Snow vs. Board of Education

Snow vs. Board of Education

Megan Curling, Editor in Chief

   For any student that has ever called themselves a part of Winston-Salem Forsyth/County Schools you are aware that our system is very quick to call off school for even the slightest of flurries or freezing rain.

   So why then, on December 8th,  as the snow began falling around 7:45 AM as Career Center students pulled into the lot and started to stick around 2:15 PM, did WS/FCS not dismiss high schools until approximately 3:20 PM?

   Growing up living only ten minutes from my elementary school it was always an eye rolling moment when, as the first flake fell, school was called off. Yet as I progressed into going 30 minutes away and riding a bus to and from middle school every day, my awareness was heightened.

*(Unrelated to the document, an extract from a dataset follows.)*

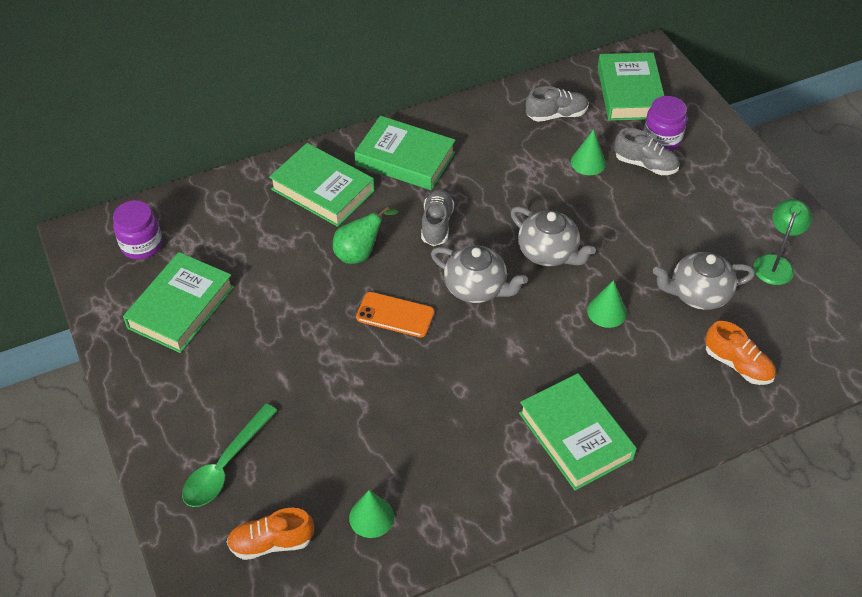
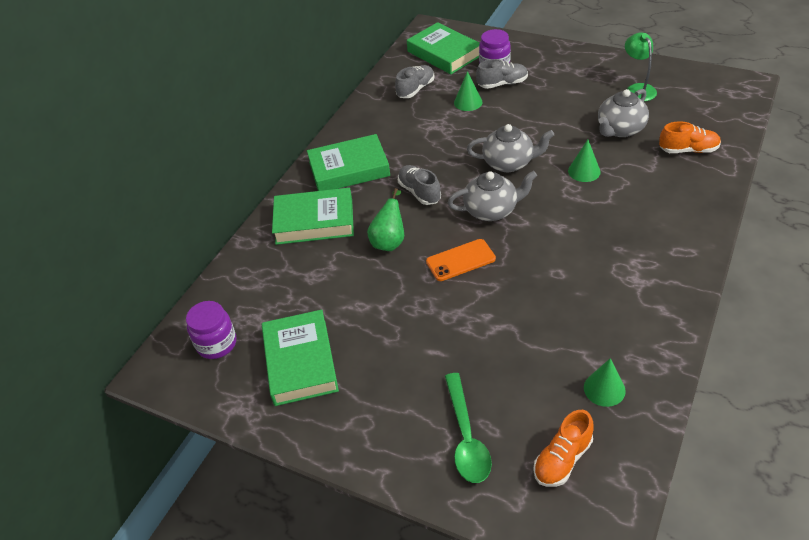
camera: 35 degrees left, 5 degrees down
(575, 436) = (657, 248): green book -> none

   Fast forward to high school, driving myself to and from school everyday with a license I have had for less than a year, even a mere raindrop can seem intimidating. As roads get slick with water, the risk of hydroplaning on my way home is forever evident yet until last week I had never had to drive in snow before.

   Yes, Northerners I said it. We cannot drive in the snow and yes, we get it, you think you live in an igloo.

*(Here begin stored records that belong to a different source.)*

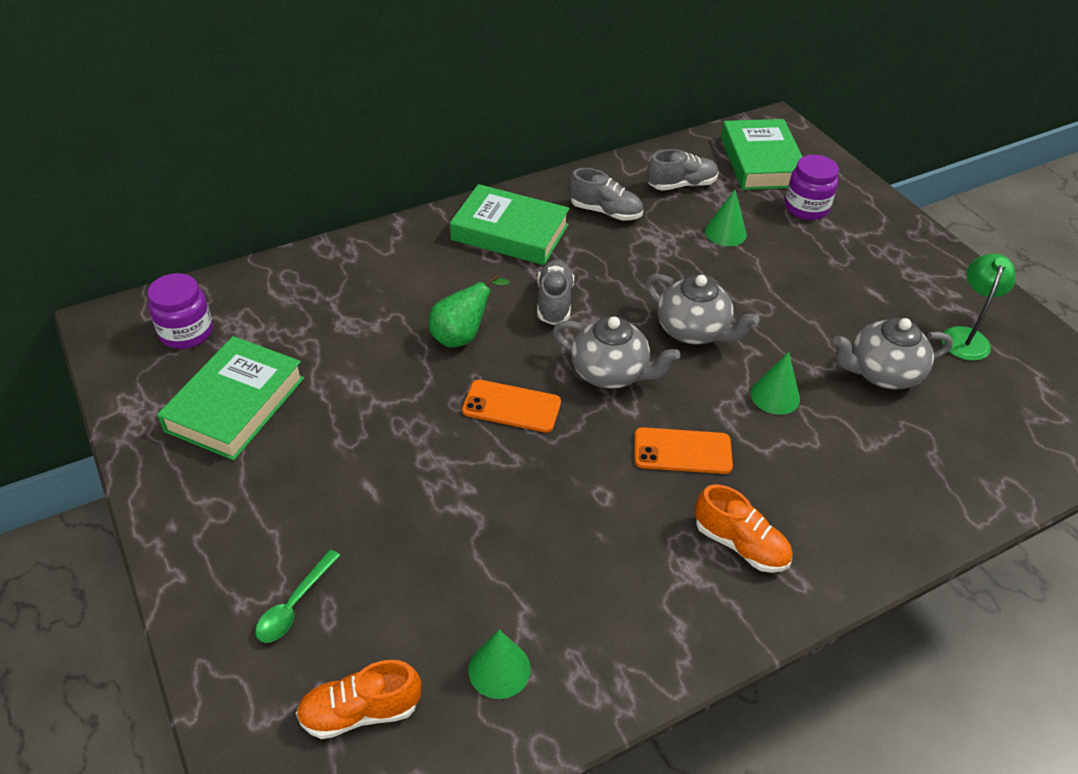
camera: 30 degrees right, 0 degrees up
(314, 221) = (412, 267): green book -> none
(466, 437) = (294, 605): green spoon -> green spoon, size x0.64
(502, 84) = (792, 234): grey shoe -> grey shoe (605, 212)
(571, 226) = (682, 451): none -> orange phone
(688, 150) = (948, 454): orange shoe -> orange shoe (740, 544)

   The problem with snow in the south is that we are both uninformed on how to drive in the conditions and also that we do not set a budget big enough for the necessary precautions and solutions. It is truly a cycle that will likely never end as realistically, no one wants to do anything about it.

   Snow is beautiful thing, especially during the Christmas season in an area that does not frequently see it. Great fun is had by going outside and building snowmen, having snowball fights, all to come in to hot chocolate and a fire.

   That being said, there should be no reason that high schoolers should ever have to fear the snow. Yet when we are expected, especially as a magnet school drawing students from all over the county, to drive home in it as temperatures are dropping and havoc is ensuing, fear is expected. Driving home, from Winston-Salem to Walkertown, a normally 30 minute trek took almost two hours that day and was full of sliding, sitting in standstill traffic and observing cars stranded on the side of the road beside two WS/FCS high schools, a truly disheartening sight.

    The blame for this incident cannot nor should be placed on one person or one department and while the two hour delay the following day was very appreciated, families undoubtedly will be expecting an earlier and wiser decision from the school system and personally I would just like to get home when I can still see my driveway.